Écrire & Fumer

Faire un parallèle entre deux désirs a priori idiots : celui de fumer et celui d’arrêter d’écrire. Je suis un fumeur régulier, mais très peu dépendant. Je fume depuis vingt-huit ans maintenant, mais — et je sais à quel point cela peut paraître injuste ou crétin pour celui qui veut arrêter —, je n’éprouve aucune gêne lorsque je reste plusieurs jours sans tabac.
Curieux de savoir combien de temps je pourrais me priver de cigarettes, je suis resté sept mois d’affilés sans fumer. Je n’ai, pendant cette période, éprouvé aucune sensation de manque.
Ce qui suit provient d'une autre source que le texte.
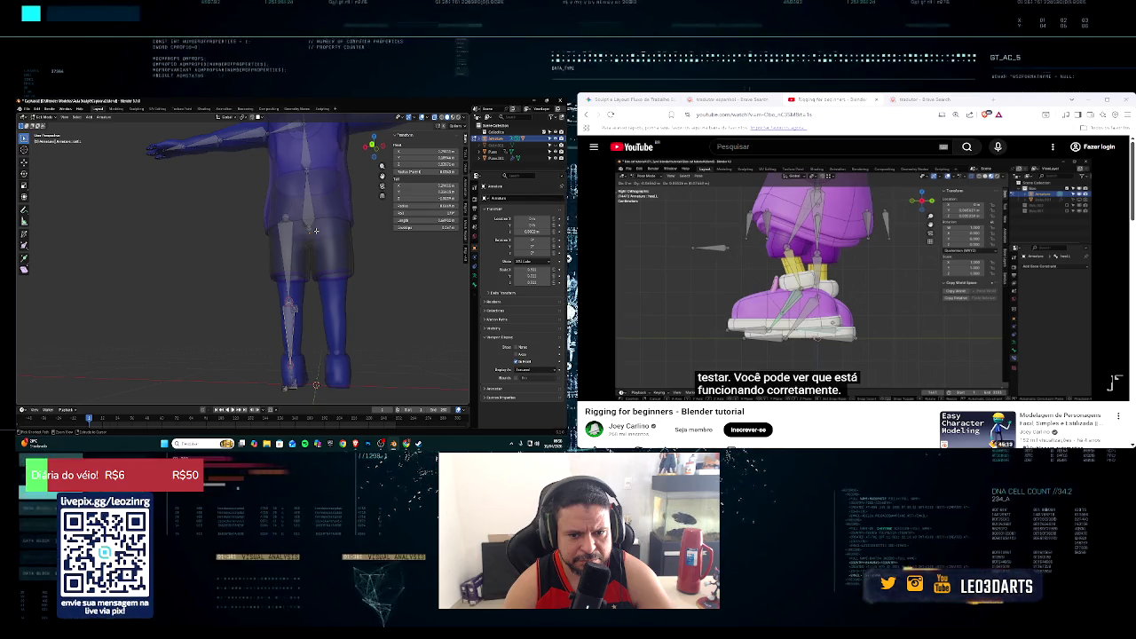
mouse_move(315, 231)
middle_down()
mouse_move(325, 258)
mouse_move(338, 252)
middle_up()
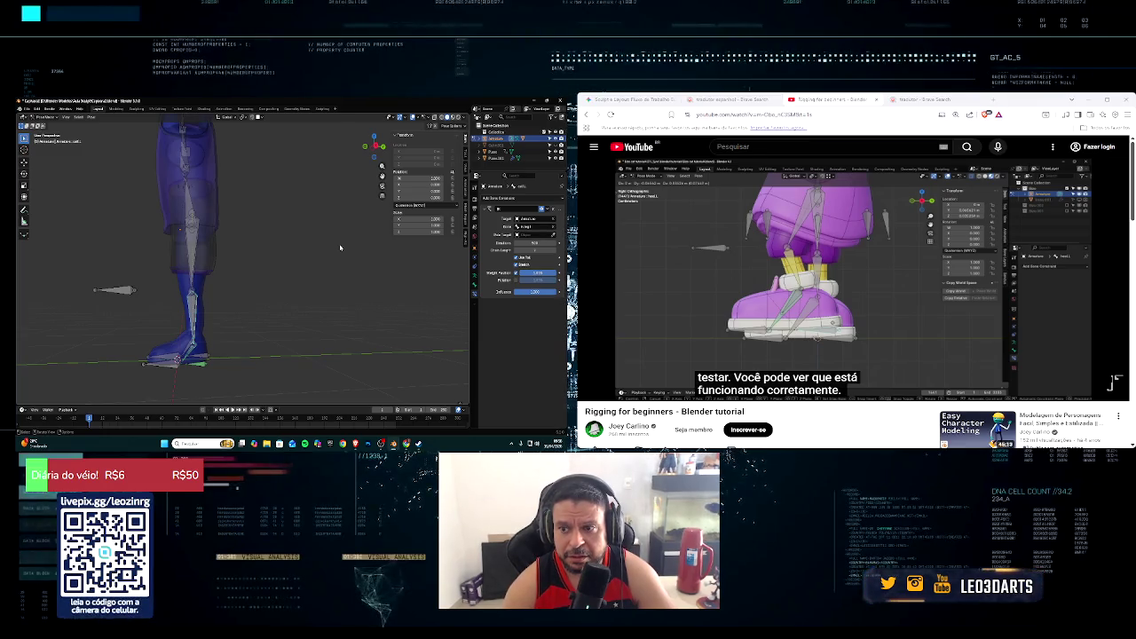
Step: Set the IK Pole Target object to Armature and its bone to Target.leg.L
click(524, 234)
Je me suis forcé à reprendre le tabac (avec un peu de dégoût) parce que j’aime fumer. J’aime l’acte social, j’aime l’acte solitaire (le goût a peu à voir là-dedans, nous faisons tant de choses dont nous n’avons pas le goût parce que nous les aimons malgré tout : j’aime boire du mauvais vin avec des amis, mais je n’ai pas le goût du mauvais vin). J’ai conscience d’être un produit du marketing tabagique. Sauf que les poisons addictifs que l’industrie du tabac met dans ses cigarettes ne fonctionnent pas sur mon métabolisme.
J’ai envisagé d’écrire à Philip Morris ou à la British American Tobacco pour leur demander de trouver une « sauce » qui me rendrait dépendant. Je n’ai pas fait la démarche, craignant que l’industrie cigarettière (l’une des plus puissantes au monde) ne me prenne pour un provocateur.
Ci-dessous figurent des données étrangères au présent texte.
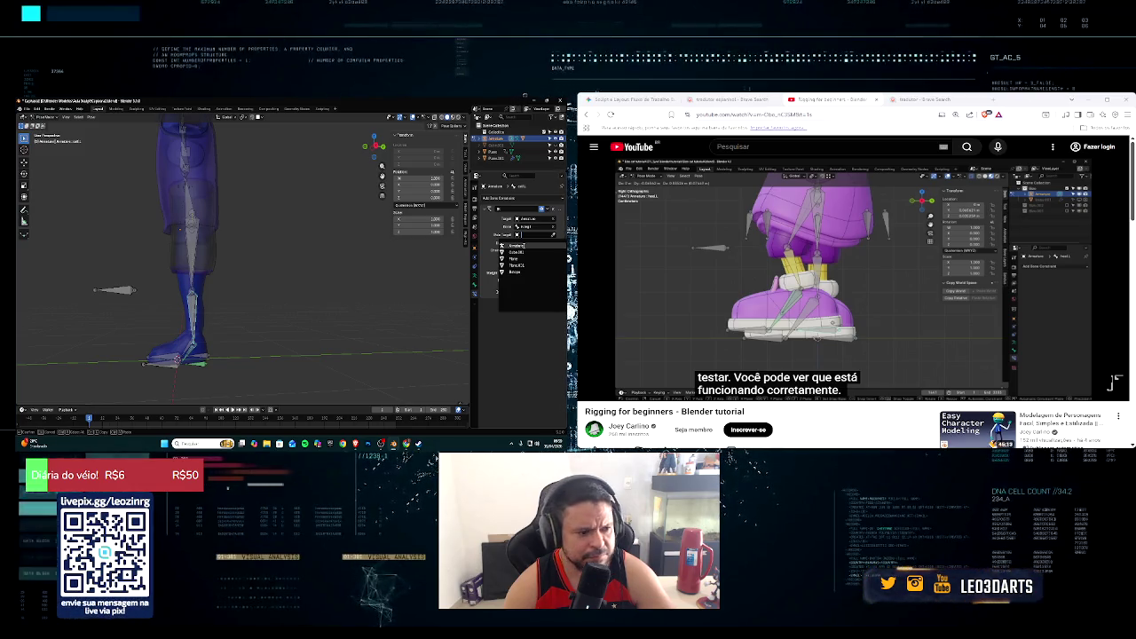
click(511, 245)
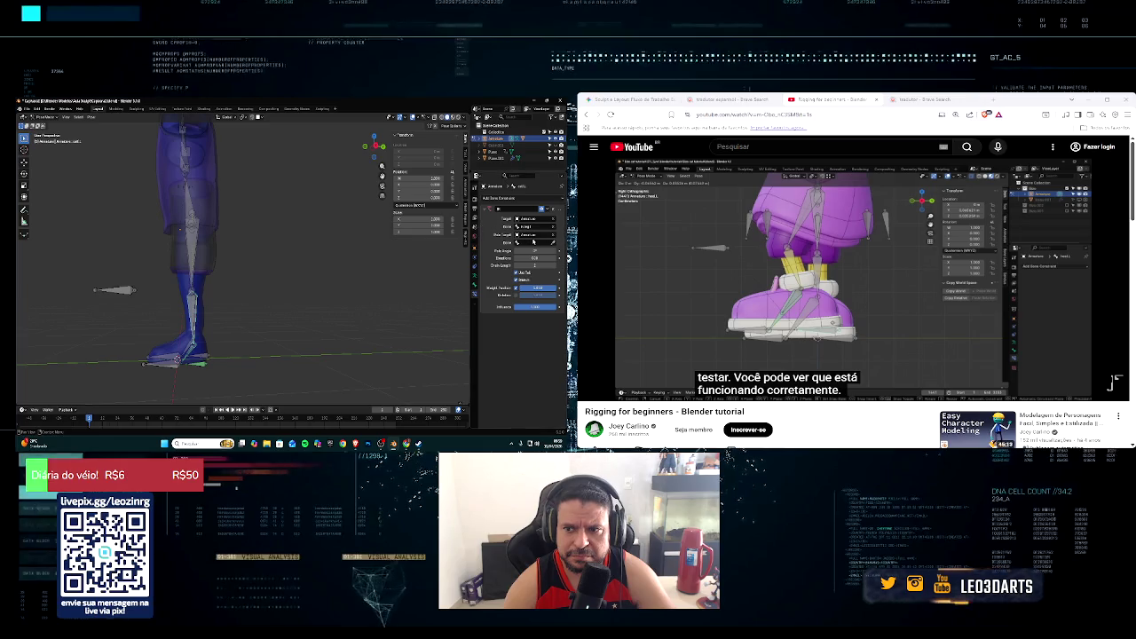
click(534, 242)
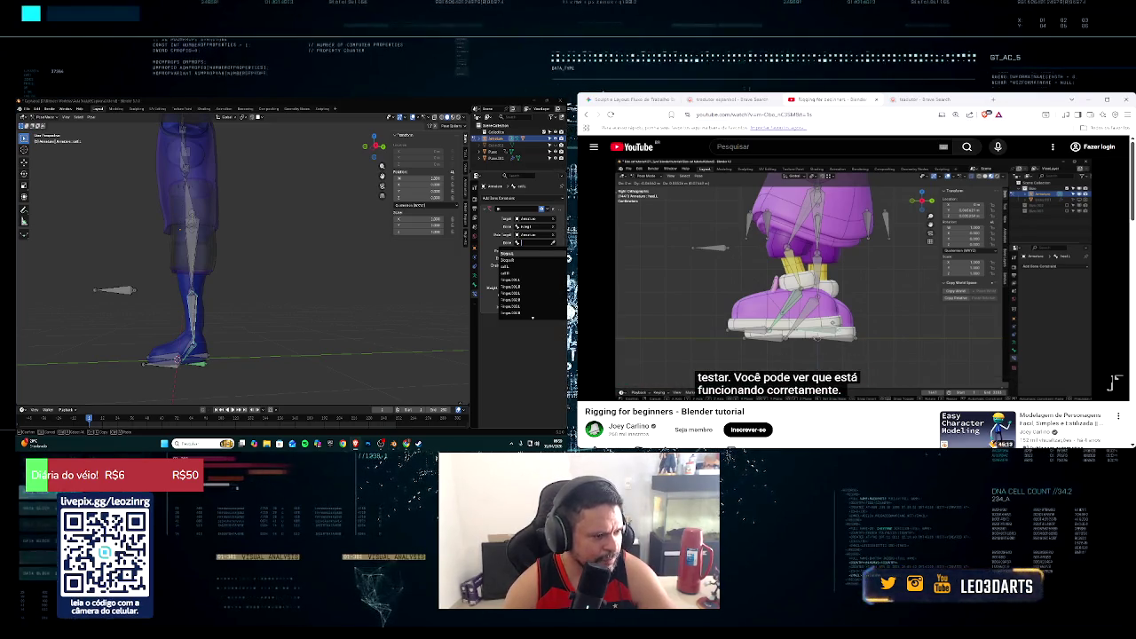
key(Left)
Dans cette fiction, le personnage veut fumer et n’y parvient pas car, à chaque fois qu’il tire sur une cigarette, elle lui donne le hoquet. Ce qui est disgracieux. Il y aurait là, sans doute, déjà de quoi remplir un roman.
Parallèlement, le personnage est un écrivain tâcheron. J’aime ce terme de tâcheron. Je le tiens d’un vieux maçon qui, avec la grâce et la distinction que confèrent les mots lorsqu’ils disent avec justesse ce qu’on a besoin de dire, me racontait avoir été un tâcheron, c’est-à-dire, qu’il avait travaillé toute sa vie en étant payé à la tâche, et non, à l’heure ou à la journée. 
En tant qu’écrivain tâcheron, le personnage accomplit ce qu’on appelle des « livres de commande » pour le compte de quelques éditeurs. Ç’a été mon cas pendant dix ans. Et, en l’occurrence, le terme « tâcheron » est préférable à tout autre lorsqu’on regarde, d’une part, l’indigence de certaines de ces commandes, et, d’autre part, les droits d’auteur reçus en échange du travail fourni. S’il fallait donner un tarif horaire à chacune des tâches d’écriture auxquelles je me suis livré, il faudrait parfois diviser le centime en millimes pour donner une juste notion de la rémunération perçue pour chaque heure travaillée.
Le personnage veut arrêter d’écrire, non parce qu’il juge sa rémunération indigne (il aurait pourtant matière), mais parce qu’il est révolté par son manque de talent.
Certes, du talent, il en a en quantité suffisante pour répondre à la commande et en susciter d’autres, mais là s’arrêtent ses capacités d’écrivain.
Il sait, à en juger l’absence d’intérêt de ses proches, à en juger leurs silences gênés lorsqu’il sollicite leur avis, à en juger les critiques sévères des moins proches, à en juger la réputation de « ringard » ou de « tocard » qui est la sienne dans le cénacle cantonal du livre où il évolue, que son talent n’est pas à la hauteur de ses aspirations.
Il voudrait cesser d’écrire, mais il n’y parvient pas. Exactement comme un fumeur voudrait se passer de cigarette, mais y reviendrait chaque fois avec un sentiment d’échec renforcé.
Plus il veut arrêter d’écrire, plus le hoquet l’empêche de fumer.